Figure 5: Comparison of representational similarity scores for layers before and after adapter-based tuning on XLMR-large.

This signifies that adapter-based tuning effectively utilizes pre-trained language knowledge in zero-shot cross-lingual scenarios by alleviating catastrophic forgetting, thereby maintaining robustness in performance despite limited task data.

Analysis of Training Stability and Generalization

The paper emphasizes that adapter-based tuning provides higher model training stability and improved generalization, displaying reduced sensitivity to varying learning rates and training size variations.

Figure 4: Box plots of test performance distribution over 20 runs across different learning rates. The upper/bottom results are based on Bert-base/RoBERETa-base.

Through loss landscape visualization, it is evidenced that adapter-based tuned models settle into more stable and generalized minimas compared to the sharp convergence of fully fine-tuned models. These findings indicate that adapter-based tuning offers better resilience against overfitting, especially in low-resource training conditions.

Figure 6: Loss on the dev set w.r.t. training steps. Results are based on BERT-base. The original training and dev sets from GLUE are used for this analysis.

We observe that adapter-based tuning shows a consistent ability to maintain task-invariant knowledge by producing similar representation spaces (Base vs Adapter versus Base) as shown (Figure 7).

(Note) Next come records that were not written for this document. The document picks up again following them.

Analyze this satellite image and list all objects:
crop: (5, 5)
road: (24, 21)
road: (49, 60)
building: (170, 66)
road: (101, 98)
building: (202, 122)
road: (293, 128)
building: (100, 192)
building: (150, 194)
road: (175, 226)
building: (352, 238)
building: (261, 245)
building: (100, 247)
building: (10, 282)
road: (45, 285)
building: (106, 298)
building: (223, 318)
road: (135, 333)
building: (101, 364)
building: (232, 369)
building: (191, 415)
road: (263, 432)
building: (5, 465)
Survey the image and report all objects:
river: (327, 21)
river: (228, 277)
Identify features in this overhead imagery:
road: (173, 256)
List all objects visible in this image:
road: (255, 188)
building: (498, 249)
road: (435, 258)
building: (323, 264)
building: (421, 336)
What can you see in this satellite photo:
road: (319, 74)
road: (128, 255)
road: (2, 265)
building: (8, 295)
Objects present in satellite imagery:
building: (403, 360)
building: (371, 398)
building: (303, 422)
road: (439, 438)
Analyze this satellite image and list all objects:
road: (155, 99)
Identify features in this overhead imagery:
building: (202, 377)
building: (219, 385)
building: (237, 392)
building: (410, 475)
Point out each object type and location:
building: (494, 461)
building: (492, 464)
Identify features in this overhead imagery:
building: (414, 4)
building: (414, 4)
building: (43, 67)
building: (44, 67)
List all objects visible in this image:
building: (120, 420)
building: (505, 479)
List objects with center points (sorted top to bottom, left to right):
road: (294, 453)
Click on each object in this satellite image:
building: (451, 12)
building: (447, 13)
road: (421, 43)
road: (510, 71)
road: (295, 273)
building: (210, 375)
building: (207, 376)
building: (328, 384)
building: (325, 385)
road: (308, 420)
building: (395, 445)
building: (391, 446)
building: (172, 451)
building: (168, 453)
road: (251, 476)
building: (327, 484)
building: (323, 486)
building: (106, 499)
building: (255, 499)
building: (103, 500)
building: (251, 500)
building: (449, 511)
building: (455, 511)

Figure 7: Comparison of the representations obtained at each layer before (Base) and after adapter-based tuning or fine-tuning on BERT-base using Representational Similarity Analysis (RSA).

Conclusion

This paper contributes an empirical evaluation of adapter-based tuning for PrLM adaptation in NLP tasks, contrasting its efficacy with traditional fine-tuning methods. The results affirm that adapter-based tuning is highly parameter efficient and excels in domains with sparse data and low-resource settings, providing observed performance gains over fine-tuning. Additionally, its potential to mitigate catastrophic forgetting presents significant benefits, particularly in maintaining stable training and improved generalization. Future research may explore further refining adapter architectures and their application to more generalized NLP tasks, leveraging their unique capabilities for partial model updates esclusively. Such investigations could extend the utility of adapter-based methods in even more diverse and complex domains.